• Work to complete
Nothing but the pictures may be left out. Restate the rest of the entries word for word.

• Given records
++++++
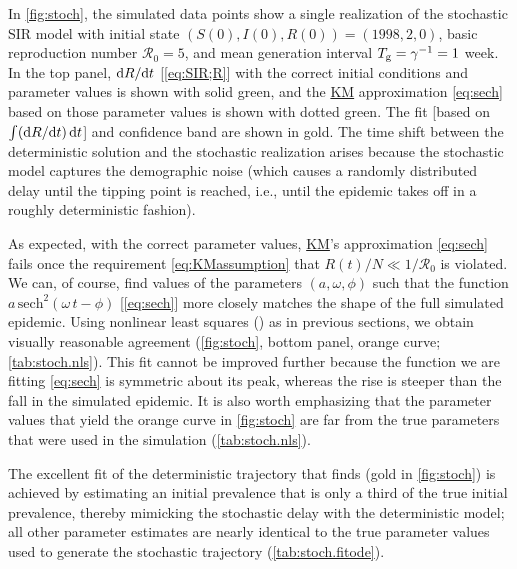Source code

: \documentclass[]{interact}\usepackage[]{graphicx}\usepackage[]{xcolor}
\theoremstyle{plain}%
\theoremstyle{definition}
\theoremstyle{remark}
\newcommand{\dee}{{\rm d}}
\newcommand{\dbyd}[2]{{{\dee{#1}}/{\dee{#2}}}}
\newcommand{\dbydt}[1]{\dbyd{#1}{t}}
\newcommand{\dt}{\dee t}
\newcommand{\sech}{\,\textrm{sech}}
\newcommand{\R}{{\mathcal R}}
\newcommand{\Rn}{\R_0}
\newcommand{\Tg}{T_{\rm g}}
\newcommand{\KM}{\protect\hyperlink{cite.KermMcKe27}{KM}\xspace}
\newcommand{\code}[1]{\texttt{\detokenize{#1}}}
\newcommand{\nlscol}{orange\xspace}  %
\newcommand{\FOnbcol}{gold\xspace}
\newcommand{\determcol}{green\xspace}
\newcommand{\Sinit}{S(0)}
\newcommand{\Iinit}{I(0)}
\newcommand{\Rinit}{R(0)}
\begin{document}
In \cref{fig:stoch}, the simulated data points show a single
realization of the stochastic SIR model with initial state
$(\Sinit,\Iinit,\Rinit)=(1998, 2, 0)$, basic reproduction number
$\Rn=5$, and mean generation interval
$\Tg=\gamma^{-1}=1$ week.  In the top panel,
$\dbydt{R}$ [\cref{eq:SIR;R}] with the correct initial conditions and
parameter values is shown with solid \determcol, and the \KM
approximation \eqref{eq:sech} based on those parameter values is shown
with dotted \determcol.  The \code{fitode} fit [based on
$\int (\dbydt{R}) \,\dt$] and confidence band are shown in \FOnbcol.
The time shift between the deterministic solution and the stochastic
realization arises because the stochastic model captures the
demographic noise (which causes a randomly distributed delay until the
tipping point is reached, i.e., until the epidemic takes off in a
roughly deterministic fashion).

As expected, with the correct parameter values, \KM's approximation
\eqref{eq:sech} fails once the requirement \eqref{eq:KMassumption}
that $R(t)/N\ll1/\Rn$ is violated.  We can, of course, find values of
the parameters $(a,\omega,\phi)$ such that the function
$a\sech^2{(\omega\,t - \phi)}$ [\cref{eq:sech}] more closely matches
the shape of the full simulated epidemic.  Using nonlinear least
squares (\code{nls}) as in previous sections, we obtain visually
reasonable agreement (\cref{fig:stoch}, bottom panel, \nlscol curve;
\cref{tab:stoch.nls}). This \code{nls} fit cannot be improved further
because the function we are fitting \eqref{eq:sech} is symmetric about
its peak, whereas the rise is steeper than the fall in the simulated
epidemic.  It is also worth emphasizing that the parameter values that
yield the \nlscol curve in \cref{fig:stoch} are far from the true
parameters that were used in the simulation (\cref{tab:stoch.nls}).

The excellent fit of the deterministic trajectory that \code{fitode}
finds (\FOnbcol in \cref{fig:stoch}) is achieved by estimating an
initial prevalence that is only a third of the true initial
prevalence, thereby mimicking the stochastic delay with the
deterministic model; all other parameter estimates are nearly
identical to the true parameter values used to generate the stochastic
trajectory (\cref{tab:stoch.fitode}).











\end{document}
++++++
• Task result
Source code

: \documentclass[]{interact}\usepackage[]{graphicx}\usepackage[]{xcolor}
\theoremstyle{plain}%
\theoremstyle{definition}
\theoremstyle{remark}
\newcommand{\dee}{{\rm d}}
\newcommand{\dbyd}[2]{{{\dee{#1}}/{\dee{#2}}}}
\newcommand{\dbydt}[1]{\dbyd{#1}{t}}
\newcommand{\dt}{\dee t}
\newcommand{\sech}{\,\textrm{sech}}
\newcommand{\R}{{\mathcal R}}
\newcommand{\Rn}{\R_0}
\newcommand{\Tg}{T_{\rm g}}
\newcommand{\KM}{\protect\hyperlink{cite.KermMcKe27}{KM}\xspace}
\newcommand{\code}[1]{\texttt{\detokenize{#1}}}
\newcommand{\nlscol}{orange\xspace}  %
\newcommand{\FOnbcol}{gold\xspace}
\newcommand{\determcol}{green\xspace}
\newcommand{\Sinit}{S(0)}
\newcommand{\Iinit}{I(0)}
\newcommand{\Rinit}{R(0)}
\begin{document}
In \cref{fig:stoch}, the simulated data points show a single
realization of the stochastic SIR model with initial state
$(\Sinit,\Iinit,\Rinit)=(1998, 2, 0)$, basic reproduction number
$\Rn=5$, and mean generation interval
$\Tg=\gamma^{-1}=1$ week.  In the top panel,
$\dbydt{R}$ [\cref{eq:SIR;R}] with the correct initial conditions and
parameter values is shown with solid \determcol, and the \KM
approximation \eqref{eq:sech} based on those parameter values is shown
with dotted \determcol.  The \code{fitode} fit [based on
$\int (\dbydt{R}) \,\dt$] and confidence band are shown in \FOnbcol.
The time shift between the deterministic solution and the stochastic
realization arises because the stochastic model captures the
demographic noise (which causes a randomly distributed delay until the
tipping point is reached, i.e., until the epidemic takes off in a
roughly deterministic fashion).

As expected, with the correct parameter values, \KM's approximation
\eqref{eq:sech} fails once the requirement \eqref{eq:KMassumption}
that $R(t)/N\ll1/\Rn$ is violated.  We can, of course, find values of
the parameters $(a,\omega,\phi)$ such that the function
$a\sech^2{(\omega\,t - \phi)}$ [\cref{eq:sech}] more closely matches
the shape of the full simulated epidemic.  Using nonlinear least
squares (\code{nls}) as in previous sections, we obtain visually
reasonable agreement (\cref{fig:stoch}, bottom panel, \nlscol curve;
\cref{tab:stoch.nls}). This \code{nls} fit cannot be improved further
because the function we are fitting \eqref{eq:sech} is symmetric about
its peak, whereas the rise is steeper than the fall in the simulated
epidemic.  It is also worth emphasizing that the parameter values that
yield the \nlscol curve in \cref{fig:stoch} are far from the true
parameters that were used in the simulation (\cref{tab:stoch.nls}).

The excellent fit of the deterministic trajectory that \code{fitode}
finds (\FOnbcol in \cref{fig:stoch}) is achieved by estimating an
initial prevalence that is only a third of the true initial
prevalence, thereby mimicking the stochastic delay with the
deterministic model; all other parameter estimates are nearly
identical to the true parameter values used to generate the stochastic
trajectory (\cref{tab:stoch.fitode}).











\end{document}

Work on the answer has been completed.